Coal miners at the Donkin Mine are shown in a handout photo provided by Neil Mackinnon. Absent for almost a generation, a way of life has returned to Cape Breton. Underground coal mining, once the backbone of the island's economy, resumed at the Donkin Mine late Monday as the members of A-Crew began cutting the black fossil fuel from a tunnel that extends out four kilometres under the Atlantic Ocean.
Photo Credit: PC / Neil Mackinnon

Coal mining revived in Cape Breton

Coal miners are back at work ‘down under’ in Donkin, on Cape Breton Island in the province of Nova Scotia.

The Donkin Mine is near one of the oldest in North America, having opened in the 18th century. At one point it supplied the Fortress of Louisbourg.

But for the last 15 years mining operations at Donkin had been suspended. Yesterday the first shift began work again, with 64 people currently employed. That number is expected to increase as production gets going.

“After two years of hard work and planning by our employees, many other supportive constituents and the Nova Scotia government, coal is being produced once again in Cape Breton,” Paul Vining, CEO of Cline Group, said in a news release. Cline Group is the parent company of Karmeron Coal Management.
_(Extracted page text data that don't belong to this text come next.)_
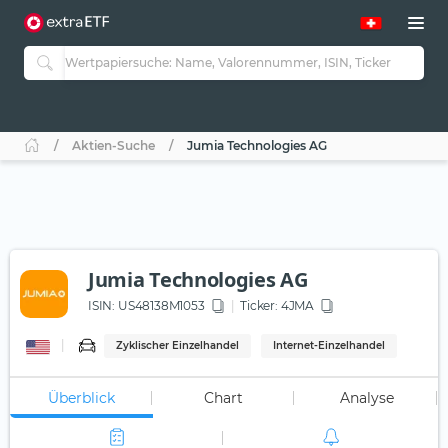
Aktien-Suche
Jumia Technologies AG
Jumia Technologies AG
ISIN:
US48138M1053
Ticker:
4JMA
Zyklischer Einzelhandel
Internet-Einzelhandel
Überblick
Chart
Analyse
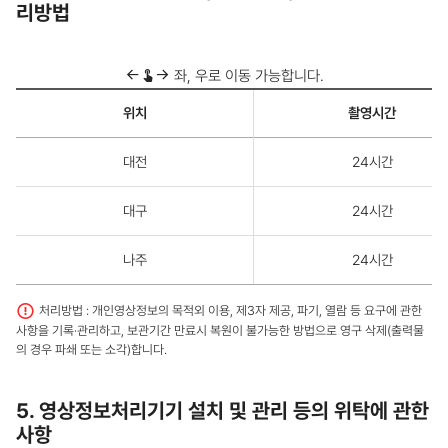
리방법
좌, 우로 이동 가능합니다.
영
위치
촬영시간
상
정
보
대전
24시간
의
촬
영
대구
24시간
시
간,
보
나주
24시간
관
기
간,
처리방법 : 개인영상정보의 목적외 이용, 제3자 제공, 파기, 열람 등 요구에 관한
보
사항을 기록·관리하고, 보관기간 만료시 복원이 불가능한 방법으로 영구 삭제(출력물
관
의 경우 파쇄 또는 소각)합니다.
장
소
및
처
5. 영상정보처리기기 설치 및 관리 등의 위탁에 관한
리
사항
방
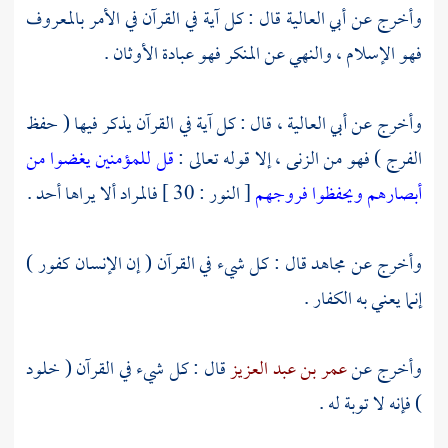
وأخرج عن
أبي العالية
قال : كل آية في القرآن في الأمر بالمعروف
فهو الإسلام ، والنهي عن المنكر فهو عبادة الأوثان .
وأخرج عن
أبي العالية
، قال : كل آية في القرآن يذكر فيها ( حفظ
الفرج ) فهو من الزنى ، إلا قوله تعالى :
قل للمؤمنين يغضوا من
أبصارهم ويحفظوا فروجهم
[ النور : 30 ] فالمراد ألا يراها أحد .
وأخرج عن
مجاهد
قال : كل شيء في القرآن ( إن الإنسان كفور )
إنما يعني به الكفار .
وأخرج عن
عمر بن عبد العزيز
قال : كل شيء في القرآن ( خلود
) فإنه لا توبة له .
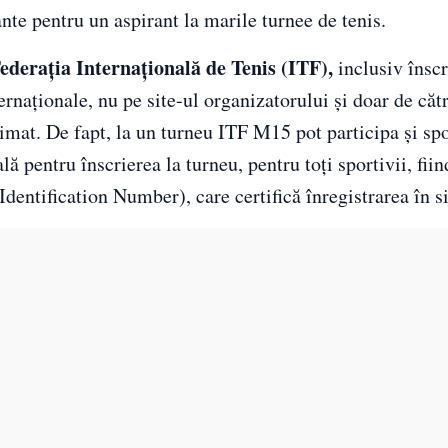
ante pentru un aspirant la marile turnee de tenis.
ederația Internațională de Tenis (ITF),
inclusiv înscr
ternaționale, nu pe site-ul organizatorului și doar de cătr
timat. De fapt, la un turneu ITF M15 pot participa și spo
lă pentru înscrierea la turneu, pentru toți sportivii, fii
Identification Number), care certifică înregistrarea în s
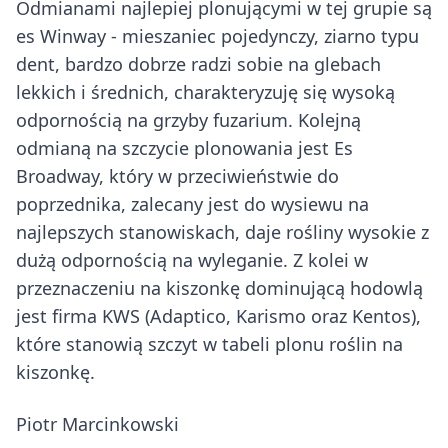
Odmianami najlepiej plonującymi w tej grupie są
es Winway - mieszaniec pojedynczy, ziarno typu
dent, bardzo dobrze radzi sobie na glebach
lekkich i średnich, charakteryzuję się wysoką
odpornością na grzyby fuzarium. Kolejną
odmianą na szczycie plonowania jest Es
Broadway, który w przeciwieństwie do
poprzednika, zalecany jest do wysiewu na
najlepszych stanowiskach, daje rośliny wysokie z
dużą odpornością na wyleganie. Z kolei w
przeznaczeniu na kiszonkę dominującą hodowlą
jest firma KWS (Adaptico, Karismo oraz Kentos),
które stanowią szczyt w tabeli plonu roślin na
kiszonkę.
Piotr Marcinkowski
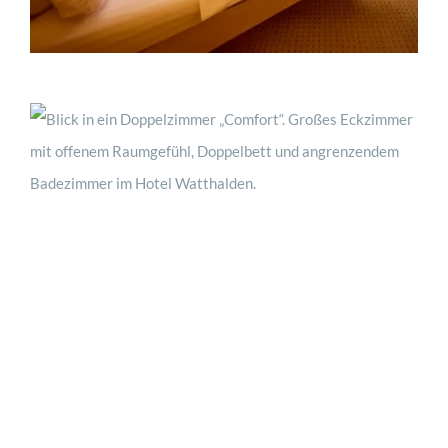
jetzt buchen
Kontakt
“This Cape Breton coal is some of the highest quality thermal and metallurgical coal in the world and we look forward to strategically marketing this product both domestically and internationally,” according to the release.
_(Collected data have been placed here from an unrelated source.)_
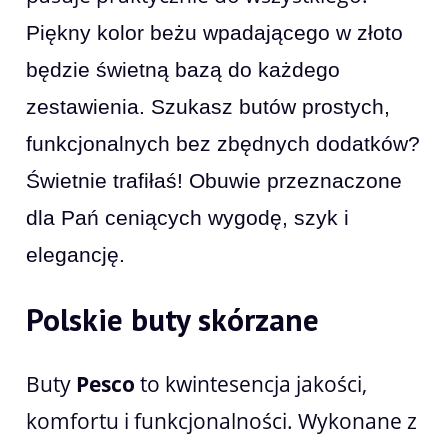
Piękny kolor beżu wpadającego w złoto
będzie świetną bazą do każdego
zestawienia. Szukasz butów prostych,
funkcjonalnych bez zbędnych dodatków?
Świetnie trafiłaś! Obuwie przeznaczone
dla Pań ceniących wygodę, szyk i
elegancję.
Polskie buty skórzane
Buty
Pesco
to kwintesencja jakości,
komfortu i funkcjonalności. Wykonane z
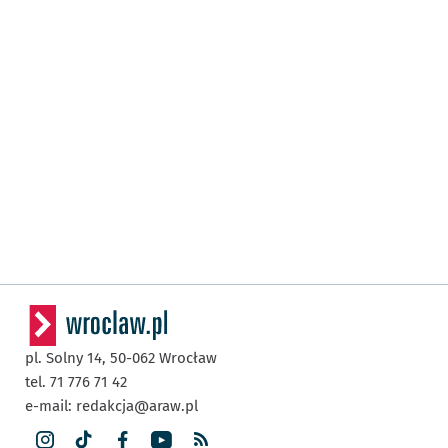
pl. Solny 14,
50-062
Wrocław
tel. 71 776 71 42
e-mail:
redakcja@araw.pl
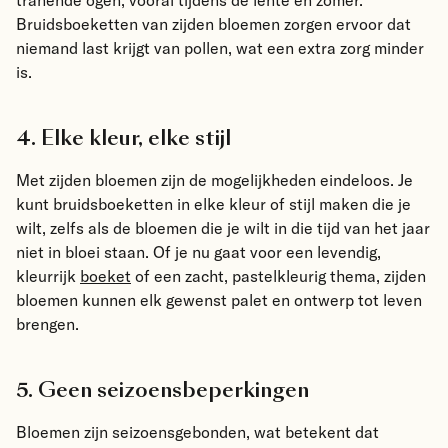
Bruidsboeketten van zijden bloemen zorgen ervoor dat
niemand last krijgt van pollen, wat een extra zorg minder
is.
4. Elke kleur, elke stijl
Met zijden bloemen zijn de mogelijkheden eindeloos. Je
kunt bruidsboeketten in elke kleur of stijl maken die je
wilt, zelfs als de bloemen die je wilt in die tijd van het jaar
niet in bloei staan. Of je nu gaat voor een levendig,
kleurrijk
boeket
of een zacht, pastelkleurig thema, zijden
bloemen kunnen elk gewenst palet en ontwerp tot leven
brengen.
5. Geen seizoensbeperkingen
Bloemen zijn seizoensgebonden, wat betekent dat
For some of the residents of Cape Breton, the mine reopening is good news. It will provide much-needed employment in the region. For others, particularly those in the environmental movement, this is a step backwards.

Gretchen Fitzgerald, National Program Director with the Sierra Club of Canada, says she was devastated when she heard the news this morning. She had participated in a consultation on coal mine effluents last week, and had the impression there were more steps the operator had to take before resuming production.


“The operation of the mine itself, regardless of the burning and the emissions associated with that, will have significant, make a significant contribution to provincial greenhouse gas emissions.” Fitzgerald says.

There were concerns raised locally about the transportation of the coal; by truck the impact on local roads, the safety elements and the coal dust in the air are issues, and by ship, the possible impact on marine life and the fisheries would also have to be taken into consideration.

“So again, hearing that this mine had opened and not knowing which options are being, have been approved, is pretty disheartening.”

Nova Scotia has earned a reputation over recent years as one the leaders in greening their economy. With investments in the renewable energies of solar, wind and tidal power, reopening a coal mine brings the trend to a halt.

Canada produced 62 million tonnes of coal in 2015 for both metallurgical use and power generation.

There are currently 26 mines, across Canada, 18 in production and 6 with suspended operations. They’re located in the provinces of British Columbia, Alberta, Saskatchewan and Nova Scotia.

In British Columbia there are 14 additional coal mine projects currently undergoing assessment.